Former Apollo astronaut Russell “Rusty” Schweickart also attended the ASE event and said he was impressed. Schweickart is also the founder and past president of the ASE and currently serves as chairman emeritus of the B612 Foundation, a nonprofit dedicated to planetary defense against asteroids.
“There was great interaction and terrific contact with all the Chinese astronauts — and very warm,” he said, commending China’s request for international participation. “I don’t know yet whether there are more specifics on that, but there’s no doubt that it is sincere.”
The Politics of Space
Also attending this year’s ASE Planetary Congress was Bruce McCandless, a veteran of two space shuttle flights and the first person to make an untethered spacewalk, using a Manned Maneuvering Unit.

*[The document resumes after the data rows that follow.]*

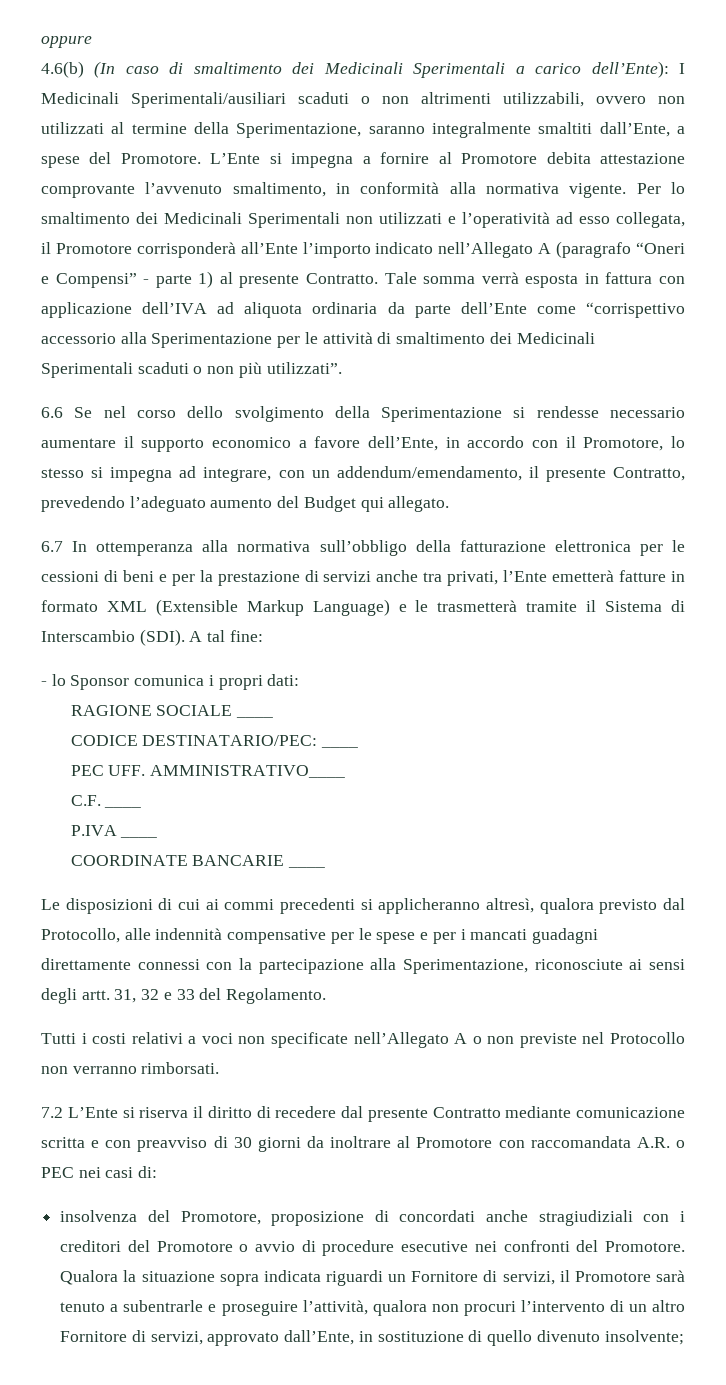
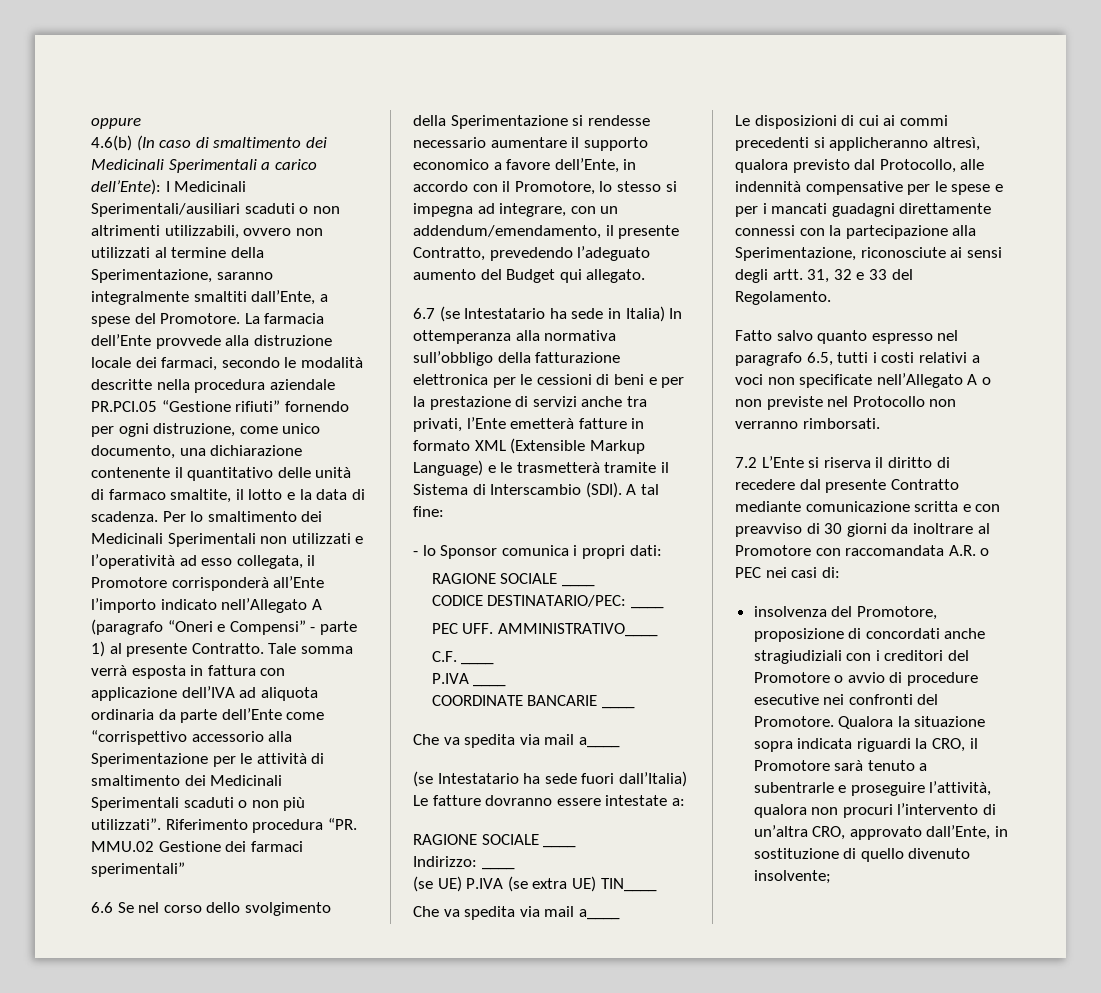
[210,152,685,168] [41,182,627,198] L’Ente si impegna a fornire al Promotore debita attestazione comprovante l’avvenuto smaltimento, in conformità alla normativa vigente. -> [244,313,325,324] [91,334,332,349] [91,357,363,371] [91,379,335,393] [91,400,349,412] [91,423,321,437] [91,445,303,459] [91,467,352,481] [91,489,365,503] [91,511,158,522] La farmacia dell’Ente provvede alla distruzione locale dei farmaci, secondo le modalità descritte nella procedura aziendale PR.PCI.05 “Gestione rifiuti” fornendo per ogni distruzione, come unico documento, una dichiarazione contenente il quantitativo delle unità di farmaco smaltite, il lotto e la data di scadenza.
(342, 368) none -> [165,818,357,833] [91,841,303,852] [91,862,185,877] Riferimento procedura “PR. MMU.02 Gestione dei farmaci sperimentali”
(63, 546) none -> [439,306,665,322] (se Intestatario ha sede in Italia)
(326, 867) none -> [413,734,620,748] [413,771,687,787] [413,795,685,806] [413,834,539,845] [543,845,577,848] [413,856,477,867] [481,867,515,870] [413,876,657,892] [413,906,620,920] // Che va spedita via mail a____ // (se Intestatario ha sede fuori dall’Italia) Le fatture dovranno essere intestate a: // RAGIONE SOCIALE ____ // Indirizzo: ____ // (se UE) P.IVA (se extra UE) TIN____ // Che va spedita via mail a____
[41,1033,76,1044] Tutti -> [735,330,959,344] [735,352,869,366] Fatto salvo quanto espresso nel paragrafo 6.5, tutti
[388,1270,555,1285] un Fornitore di servizi, -> [915,738,966,752] la CRO,
[628,1300,685,1312] [60,1330,203,1345] un altro Fornitore di servizi, -> [753,825,846,840] un’altra CRO,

McCandless said China’s invitation to other nations reminded him of Interkosmos, a former Soviet Union initiative that gave nations on friendly terms with the Soviets access to human and robotic space missions. He too highlighted China’s call for nations to take part in its space station program.
“And the way things are shaping up, that’s about the time that our international space station may be destroyed, retired — whatever you want to call it,” McCandless said.

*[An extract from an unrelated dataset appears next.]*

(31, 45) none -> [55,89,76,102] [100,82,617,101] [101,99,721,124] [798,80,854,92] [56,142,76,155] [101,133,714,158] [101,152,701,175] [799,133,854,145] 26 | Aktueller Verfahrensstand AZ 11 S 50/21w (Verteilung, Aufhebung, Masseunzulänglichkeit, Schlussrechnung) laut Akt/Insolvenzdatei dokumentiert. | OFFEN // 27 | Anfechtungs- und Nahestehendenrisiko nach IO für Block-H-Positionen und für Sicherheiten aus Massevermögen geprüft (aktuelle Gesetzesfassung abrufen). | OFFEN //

The international space station’s modules have been on orbit since 1998 with ISS assembly continuing into 2011. NASA is working with its international partners to extend the station’s orbital life through 2028, but the orbiting outpost will eventually be retired and intentionally destroyed by burning up in Earth’s atmosphere.

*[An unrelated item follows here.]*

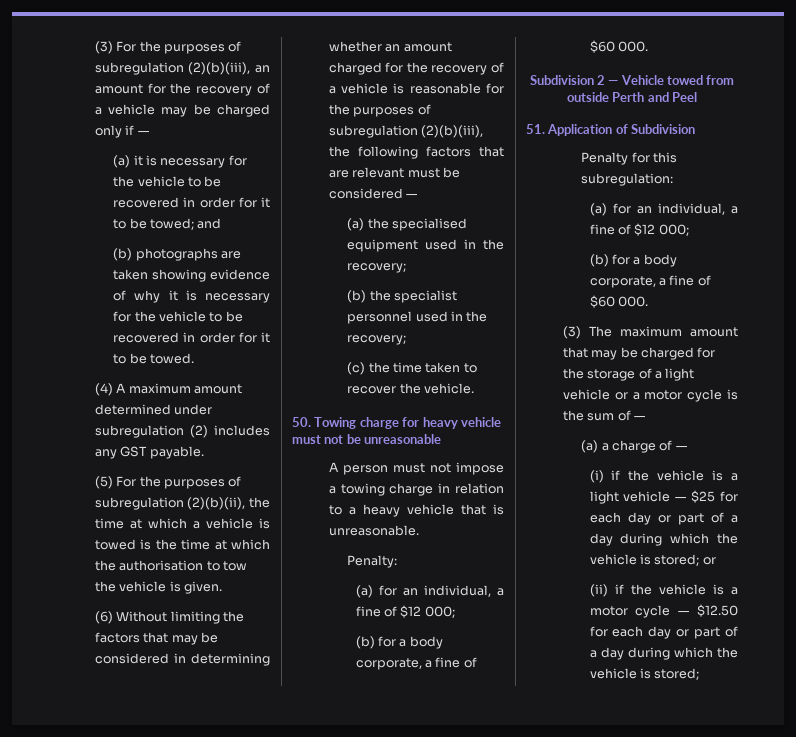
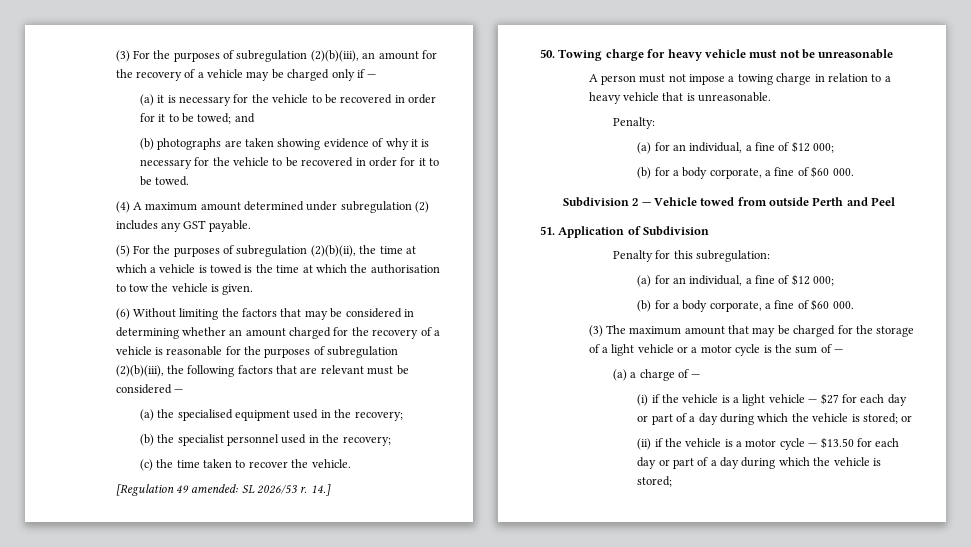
(474, 388) none -> [115,484,331,496] // [Regulation 49 amended: SL 2026/53 r. 14.]
[691,490,716,503] $25 -> [820,393,839,405] $27
[697,604,738,617] $12.50 -> [820,437,854,449] $13.50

Although China is inviting widespread participation in its space station plans, it probably does not include the United States, “the way we’re addressing the situation,” McCandless said, referring to the current lack of U.S.-China cooperation on human spaceflight. “It would be very politically powerful” if China were to include the United States in that invitation, he said.
Outside of the ASE assembly, McCandless said he got tours of China’s neutral buoyancy tank, a look at Shenzhou and space station training hardware and a visit to a neighboring school.
“We did get a tour of the Beijing Space City, which is, in my opinion, roughly equivalent to the NASA Johnson Space Center,” McCandless said. “The missions that they have undertaken have included a spacewalk, [and] the first Chinese and second Chinese woman in space. They did the teacher-in-space broadcast to classrooms, apparently to great success, and they have repeatedly docked with their space lab.
“Those things we have seen have all seemed to be executed quite competently. It seems to me that they would be an appropriate collaborator or partner in future efforts. If we are not interested in working with them, they probably have the national conviction and the funding to just keep moving ahead by themselves.”